Records contained in a dataset
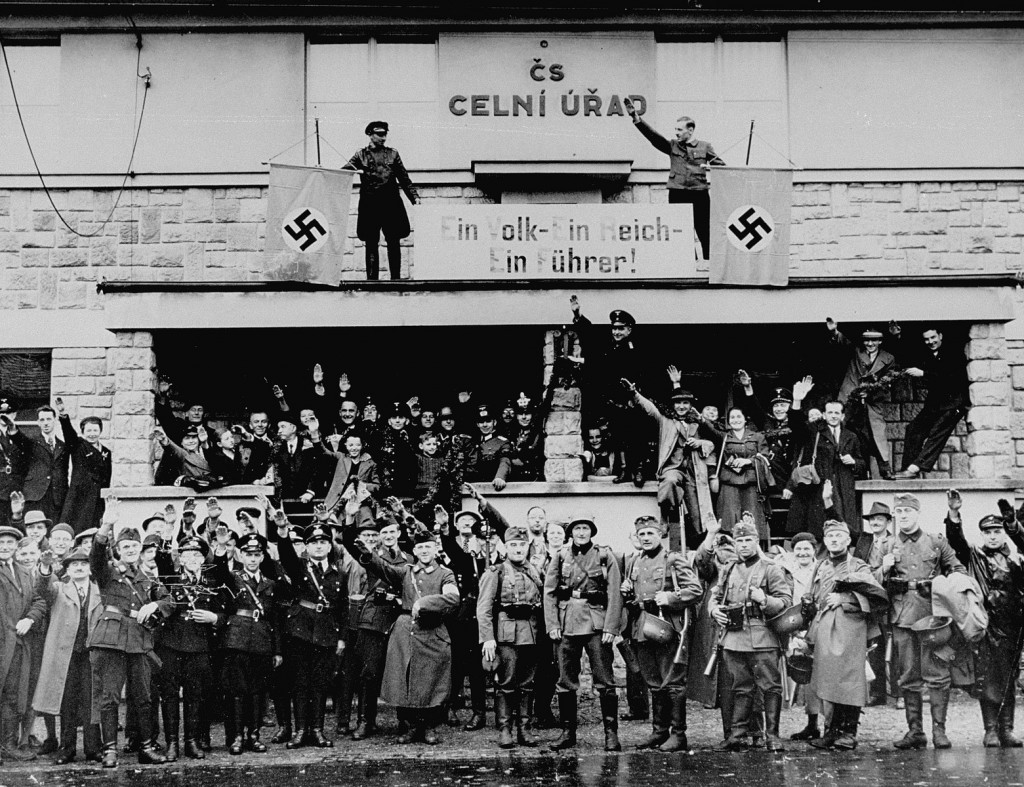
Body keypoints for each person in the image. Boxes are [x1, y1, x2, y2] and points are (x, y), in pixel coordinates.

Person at [875, 492, 966, 750]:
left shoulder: (936, 542)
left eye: (908, 511)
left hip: (933, 618)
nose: (903, 516)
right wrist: (883, 567)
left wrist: (946, 588)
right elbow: (870, 579)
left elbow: (957, 569)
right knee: (908, 676)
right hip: (902, 616)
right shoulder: (886, 545)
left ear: (917, 513)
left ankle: (940, 731)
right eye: (899, 512)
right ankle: (916, 731)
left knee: (937, 675)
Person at [355, 524, 459, 745]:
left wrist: (424, 602)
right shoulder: (406, 571)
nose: (423, 551)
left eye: (427, 547)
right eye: (419, 547)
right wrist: (368, 555)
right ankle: (410, 726)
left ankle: (429, 727)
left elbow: (453, 598)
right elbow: (384, 568)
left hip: (433, 630)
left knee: (431, 678)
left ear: (435, 549)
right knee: (405, 677)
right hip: (406, 630)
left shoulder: (445, 574)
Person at [88, 501, 171, 768]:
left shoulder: (147, 580)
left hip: (138, 641)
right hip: (111, 640)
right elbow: (96, 554)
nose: (132, 550)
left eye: (135, 547)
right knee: (110, 697)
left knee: (144, 697)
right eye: (126, 547)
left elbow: (170, 601)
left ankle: (145, 747)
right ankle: (110, 749)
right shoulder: (107, 572)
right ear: (119, 550)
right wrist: (107, 525)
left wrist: (155, 605)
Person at [946, 493, 1024, 748]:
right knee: (987, 677)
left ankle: (1007, 729)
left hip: (1011, 627)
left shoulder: (1016, 558)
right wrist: (954, 514)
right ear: (982, 535)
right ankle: (990, 729)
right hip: (984, 626)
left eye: (997, 530)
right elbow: (956, 542)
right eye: (987, 531)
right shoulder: (974, 557)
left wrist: (1014, 526)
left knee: (1009, 677)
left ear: (1004, 533)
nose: (992, 536)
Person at [804, 519, 888, 751]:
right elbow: (812, 593)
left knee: (849, 679)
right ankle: (831, 731)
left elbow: (876, 596)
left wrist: (845, 599)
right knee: (827, 678)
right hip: (824, 628)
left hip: (850, 627)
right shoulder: (820, 566)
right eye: (830, 536)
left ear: (848, 540)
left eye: (839, 536)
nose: (834, 540)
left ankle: (849, 732)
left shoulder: (858, 566)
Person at [622, 515, 704, 752]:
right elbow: (635, 595)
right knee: (654, 682)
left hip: (667, 626)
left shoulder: (673, 559)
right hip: (641, 625)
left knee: (673, 682)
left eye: (651, 533)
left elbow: (695, 590)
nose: (646, 538)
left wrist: (671, 598)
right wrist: (628, 592)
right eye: (642, 534)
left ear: (661, 535)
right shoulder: (634, 562)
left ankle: (678, 735)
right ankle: (659, 732)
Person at [709, 521, 793, 752]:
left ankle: (772, 736)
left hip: (762, 637)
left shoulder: (771, 568)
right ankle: (737, 735)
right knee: (740, 687)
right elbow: (715, 597)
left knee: (770, 687)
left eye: (748, 540)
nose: (744, 545)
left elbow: (786, 602)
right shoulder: (728, 568)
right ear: (734, 544)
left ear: (756, 542)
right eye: (739, 541)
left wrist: (764, 599)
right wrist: (714, 610)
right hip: (734, 638)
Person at [544, 512, 624, 752]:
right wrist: (552, 625)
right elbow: (549, 592)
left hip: (597, 623)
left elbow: (614, 592)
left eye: (585, 528)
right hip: (567, 623)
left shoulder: (603, 555)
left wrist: (611, 627)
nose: (581, 532)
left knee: (605, 681)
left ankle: (611, 734)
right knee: (566, 680)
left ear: (592, 532)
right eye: (577, 528)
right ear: (571, 533)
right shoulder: (560, 556)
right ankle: (568, 733)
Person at [273, 517, 348, 749]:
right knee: (300, 683)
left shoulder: (339, 574)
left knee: (319, 684)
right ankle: (300, 731)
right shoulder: (299, 568)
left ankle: (317, 730)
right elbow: (285, 554)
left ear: (329, 546)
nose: (318, 546)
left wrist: (342, 637)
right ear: (306, 546)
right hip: (300, 632)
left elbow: (343, 608)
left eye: (323, 542)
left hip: (326, 633)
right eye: (313, 542)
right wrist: (283, 531)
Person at [209, 529, 282, 756]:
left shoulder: (271, 584)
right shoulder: (233, 579)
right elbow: (219, 573)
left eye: (256, 555)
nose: (252, 559)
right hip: (236, 640)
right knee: (236, 691)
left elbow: (276, 620)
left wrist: (277, 650)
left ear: (262, 557)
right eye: (248, 554)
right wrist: (221, 548)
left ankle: (254, 735)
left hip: (261, 641)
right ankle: (236, 737)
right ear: (241, 556)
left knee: (257, 692)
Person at [624, 98, 724, 260]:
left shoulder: (705, 147)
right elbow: (653, 137)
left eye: (679, 129)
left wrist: (709, 168)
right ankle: (689, 263)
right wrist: (636, 118)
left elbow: (722, 167)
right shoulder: (672, 146)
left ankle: (709, 263)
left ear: (690, 130)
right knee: (680, 230)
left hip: (699, 193)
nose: (676, 132)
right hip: (678, 193)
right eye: (675, 129)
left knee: (704, 229)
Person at [340, 515, 412, 740]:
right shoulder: (369, 555)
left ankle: (405, 720)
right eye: (384, 533)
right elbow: (350, 543)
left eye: (392, 531)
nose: (388, 536)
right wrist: (350, 519)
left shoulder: (410, 558)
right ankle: (365, 721)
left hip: (399, 618)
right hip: (374, 619)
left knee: (403, 669)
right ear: (379, 537)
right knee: (369, 672)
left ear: (398, 533)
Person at [625, 373, 715, 549]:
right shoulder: (666, 420)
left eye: (685, 403)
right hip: (672, 467)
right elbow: (649, 408)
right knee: (669, 482)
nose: (681, 406)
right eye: (678, 403)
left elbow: (714, 442)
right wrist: (634, 393)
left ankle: (699, 549)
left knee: (697, 515)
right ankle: (664, 517)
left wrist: (700, 442)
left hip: (694, 471)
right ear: (673, 405)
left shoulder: (698, 423)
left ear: (691, 405)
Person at [477, 524, 545, 749]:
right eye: (513, 545)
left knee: (528, 684)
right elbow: (484, 608)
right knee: (506, 683)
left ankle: (524, 730)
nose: (518, 549)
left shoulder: (535, 571)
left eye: (522, 545)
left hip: (532, 633)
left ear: (528, 547)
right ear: (505, 547)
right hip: (507, 635)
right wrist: (487, 638)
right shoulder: (495, 572)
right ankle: (505, 730)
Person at [156, 536, 223, 761]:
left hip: (199, 644)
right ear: (180, 558)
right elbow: (162, 560)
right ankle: (172, 743)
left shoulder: (212, 582)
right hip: (172, 643)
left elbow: (225, 609)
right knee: (170, 695)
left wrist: (214, 617)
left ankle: (191, 742)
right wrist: (167, 533)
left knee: (196, 695)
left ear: (204, 558)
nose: (191, 559)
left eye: (196, 555)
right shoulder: (171, 577)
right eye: (186, 554)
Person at [33, 547, 102, 764]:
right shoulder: (58, 588)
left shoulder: (100, 590)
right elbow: (42, 589)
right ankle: (67, 748)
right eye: (74, 564)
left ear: (91, 568)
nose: (79, 567)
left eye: (83, 564)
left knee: (92, 700)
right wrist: (45, 567)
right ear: (68, 570)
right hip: (66, 655)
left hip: (92, 653)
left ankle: (93, 748)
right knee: (67, 701)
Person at [571, 296, 649, 487]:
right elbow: (590, 339)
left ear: (629, 329)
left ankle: (638, 471)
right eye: (614, 328)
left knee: (636, 437)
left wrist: (637, 394)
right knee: (619, 437)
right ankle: (623, 470)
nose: (616, 332)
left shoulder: (638, 349)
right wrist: (578, 315)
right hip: (614, 402)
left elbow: (646, 375)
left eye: (620, 328)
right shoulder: (608, 347)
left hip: (634, 401)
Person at [785, 377, 865, 541]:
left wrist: (854, 462)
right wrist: (797, 401)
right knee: (821, 529)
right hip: (820, 488)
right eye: (830, 412)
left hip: (844, 488)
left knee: (845, 528)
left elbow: (863, 464)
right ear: (823, 414)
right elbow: (796, 425)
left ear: (843, 416)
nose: (833, 416)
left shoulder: (851, 436)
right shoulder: (814, 431)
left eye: (837, 413)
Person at [346, 120, 419, 281]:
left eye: (385, 134)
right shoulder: (360, 155)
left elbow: (404, 179)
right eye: (379, 134)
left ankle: (396, 280)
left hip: (391, 204)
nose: (383, 138)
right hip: (370, 205)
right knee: (371, 242)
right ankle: (372, 282)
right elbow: (344, 173)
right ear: (370, 135)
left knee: (394, 241)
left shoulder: (393, 154)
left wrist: (415, 199)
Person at [827, 319, 899, 479]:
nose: (870, 343)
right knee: (845, 428)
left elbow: (889, 381)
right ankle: (838, 463)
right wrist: (834, 331)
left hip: (872, 400)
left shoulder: (888, 358)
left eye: (874, 340)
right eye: (867, 340)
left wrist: (871, 393)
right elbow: (843, 342)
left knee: (876, 431)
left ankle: (884, 467)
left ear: (880, 341)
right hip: (850, 395)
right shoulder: (857, 351)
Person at [896, 326, 970, 479]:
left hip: (954, 403)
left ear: (940, 336)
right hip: (935, 404)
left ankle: (916, 467)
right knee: (913, 430)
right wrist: (897, 336)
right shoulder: (927, 354)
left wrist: (924, 373)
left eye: (933, 337)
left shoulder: (953, 353)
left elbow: (950, 377)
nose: (930, 342)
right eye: (926, 339)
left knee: (937, 433)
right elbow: (906, 357)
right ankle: (907, 471)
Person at [0, 523, 46, 765]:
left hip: (18, 644)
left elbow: (37, 600)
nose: (5, 547)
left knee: (12, 694)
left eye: (9, 543)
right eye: (1, 542)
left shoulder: (24, 571)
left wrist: (30, 618)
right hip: (2, 642)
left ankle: (7, 745)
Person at [702, 407, 773, 544]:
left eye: (739, 417)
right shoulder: (723, 437)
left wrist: (749, 461)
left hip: (751, 484)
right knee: (728, 520)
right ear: (728, 422)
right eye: (732, 418)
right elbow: (709, 429)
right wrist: (702, 419)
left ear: (745, 419)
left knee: (753, 521)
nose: (736, 420)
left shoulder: (757, 437)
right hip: (729, 483)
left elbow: (765, 458)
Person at [53, 398, 111, 534]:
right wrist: (63, 415)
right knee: (75, 527)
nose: (92, 434)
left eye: (95, 430)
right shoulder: (78, 444)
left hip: (97, 497)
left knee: (94, 528)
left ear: (100, 431)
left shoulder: (106, 451)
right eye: (88, 430)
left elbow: (107, 476)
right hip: (79, 495)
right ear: (83, 432)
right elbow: (68, 432)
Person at [7, 405, 69, 521]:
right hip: (35, 496)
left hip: (57, 498)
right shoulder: (32, 442)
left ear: (54, 420)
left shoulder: (62, 446)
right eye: (42, 420)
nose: (45, 423)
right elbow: (20, 440)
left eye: (48, 419)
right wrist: (13, 429)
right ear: (38, 423)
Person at [464, 406, 511, 492]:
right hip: (472, 488)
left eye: (488, 421)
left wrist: (500, 477)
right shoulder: (471, 442)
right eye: (481, 422)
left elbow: (505, 460)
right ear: (477, 424)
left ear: (494, 422)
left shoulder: (502, 442)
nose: (485, 425)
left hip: (492, 488)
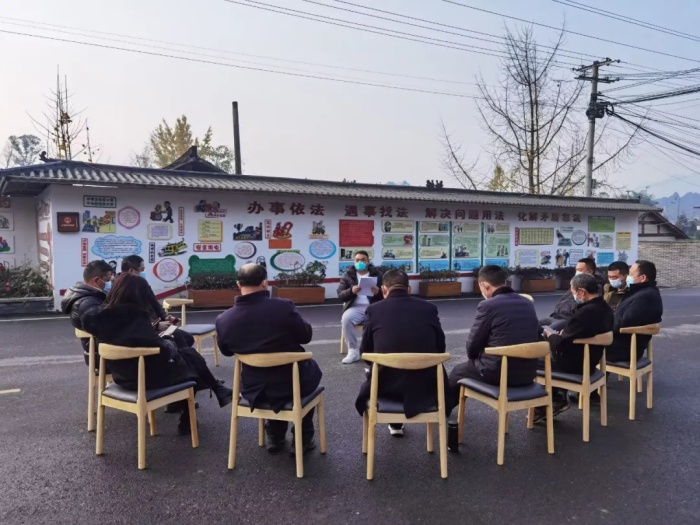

#### [To do]
The exact lines from the beginning of the data through the one that contains "right wrist: (107, 525)" must be given again, both ends included, and pictures must be left out.

#### [Solved exercise]
Body keypoints for each person in the image. Boxes are [x1, y1, x2, y2] and points are (x, y), in pixel coordinates.

Person at [875, 492, 966, 750]:
left shoulder: (936, 542)
left eye: (908, 511)
left hip: (933, 618)
nose: (903, 516)
right wrist: (883, 567)
left wrist: (946, 588)
right elbow: (870, 579)
left elbow: (957, 569)
right knee: (908, 676)
right hip: (902, 616)
right shoulder: (886, 545)
left ear: (917, 513)
left ankle: (940, 731)
right eye: (899, 512)
right ankle: (916, 731)
left knee: (937, 675)
Person at [355, 524, 459, 745]:
left wrist: (424, 602)
right shoulder: (406, 571)
nose: (423, 551)
left eye: (427, 547)
right eye: (419, 547)
right wrist: (368, 555)
right ankle: (410, 726)
left ankle: (429, 727)
left elbow: (453, 598)
right elbow: (384, 568)
left hip: (433, 630)
left knee: (431, 678)
left ear: (435, 549)
right knee: (405, 677)
right hip: (406, 630)
left shoulder: (445, 574)
Person at [88, 501, 171, 768]:
left shoulder: (147, 580)
left hip: (138, 641)
right hip: (111, 640)
right elbow: (96, 554)
nose: (132, 550)
left eye: (135, 547)
right knee: (110, 697)
left knee: (144, 697)
right eye: (126, 547)
left elbow: (170, 601)
left ankle: (145, 747)
right ankle: (110, 749)
right shoulder: (107, 572)
right ear: (119, 550)
right wrist: (107, 525)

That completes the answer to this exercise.